Not exclusively, but, gun to my head, I'd characterize the Mariners now as being more of an old-school organization. I don't know why someone would threaten me with a gun to get me to say that, but, you know, gun nuts. This is an organization that looks like it leans heavily on scouting, and less heavily on advanced analytics. Which shouldn't be a surprise, since that's how Zduriencik was billed when he was first hired. He was a guy with a hell of a scouting background, and now the organization seems to reflect that.
It's probably not a coincidence that the strength of the Mariners is the farm system and the young talent already on the major-league roster. Tom McNamara and his group have done a hell of a job, and I'm thankful for their existence. Many of the major-league moves have been more questionable, and of course the more recent moves look nothing like moves this front office would've made early on. Not that many of those early moves worked out, but Chone Figgins looked good at the time. Franklin Gutierrez was amazing until he died. Remember how awesome it was when the Mariners traded Carlos Silva for Milton Bradley? Somehow that didn't turn out actually awesome. Sports!
I don't want to sit here and say that Jack Zduriencik has changed. He probably thinks about baseball just about the same as he thought about it years ago. But the Jack Zduriencik front office has changed, because the people around Zduriencik have changed, and because all decisions are group efforts, it makes sense that different people with the organization would lead to different organizational thinking. Zduriencik is only a part of the machine. An important part, but not the only part, and he's always been a scouting type anyway.

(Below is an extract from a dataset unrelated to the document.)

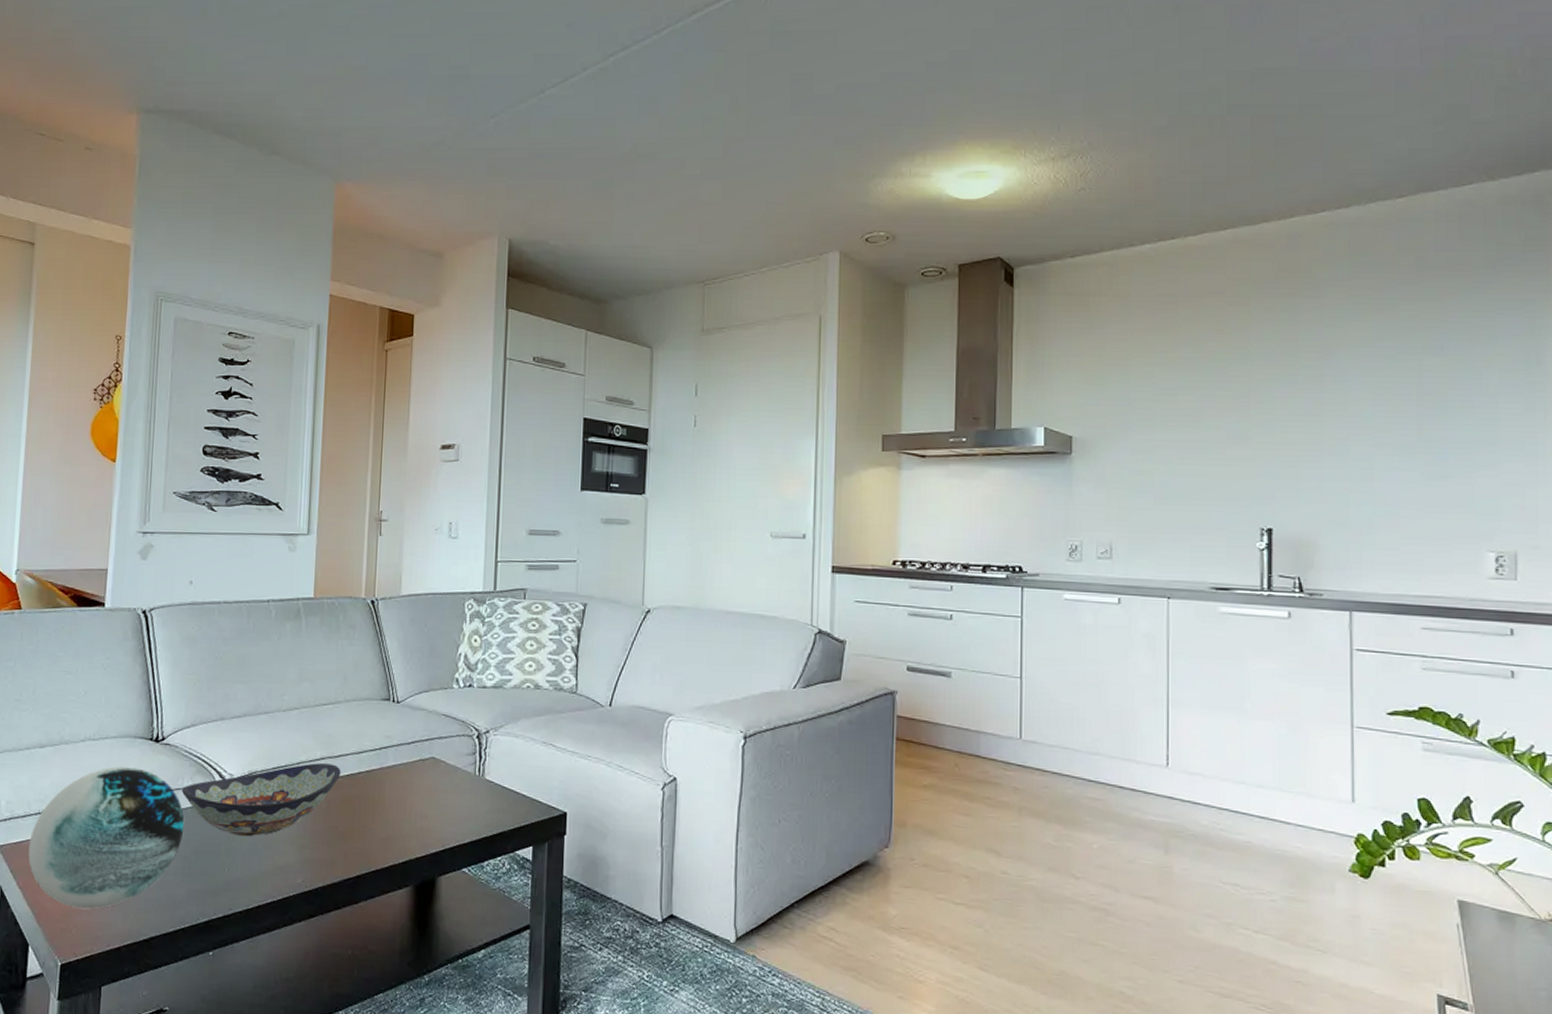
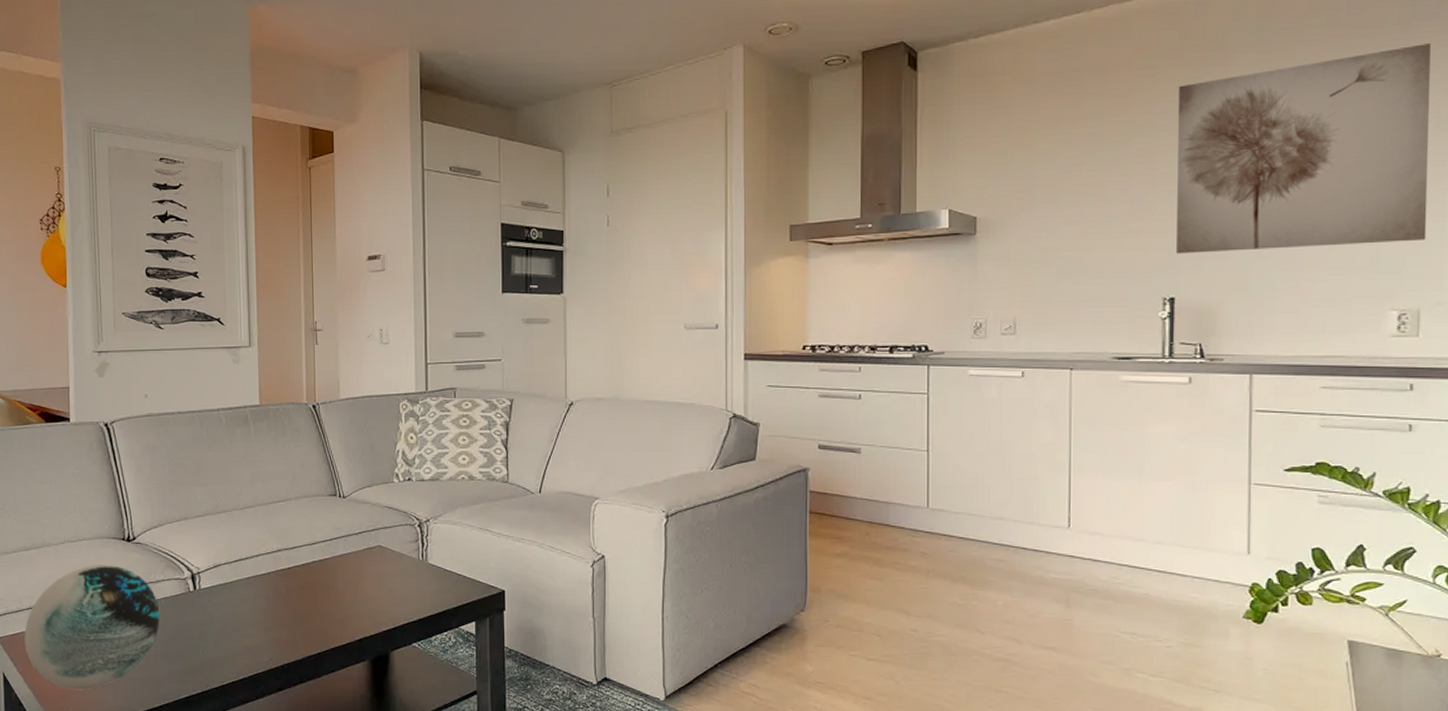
decorative bowl: present [181,763,341,837] -> none [154,555,297,622]
wall art: none [1272,288,1520,485] -> present [1176,43,1432,254]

Can the Mariners' front office, as it is, lead the team to the playoffs or to a championship? Of course it can. At no point have I asserted that this front office is bad, and recall that the Brian Sabean front office has won championships in two of the last three seasons. The Mariners have a hell of a lot of young talent, and they have the resources to supplement that young talent with older, pricier talent. A little development here, a little luck there, and everyone involved looks like a genius. I don't think the Mariners have baseball's worst front office. Even if they did, the team could still win. It's not all about management, and it's definitely not all about management embracing things like UZR or PITCHf/x or whatever. Just as new-school thinking can fail, old-school thinking can succeed.
Just, understand what the Mariners are, now. Understand what you're talking about when you're talking about the Mariners' front office. This isn't the same front office we all fell in love with immediately after the end of the Bill Bavasi era. A couple of the guys are the same, including the main guy, and I'm not saying this front office is worse. It's just different, so we shouldn't be surprised when it acts differently.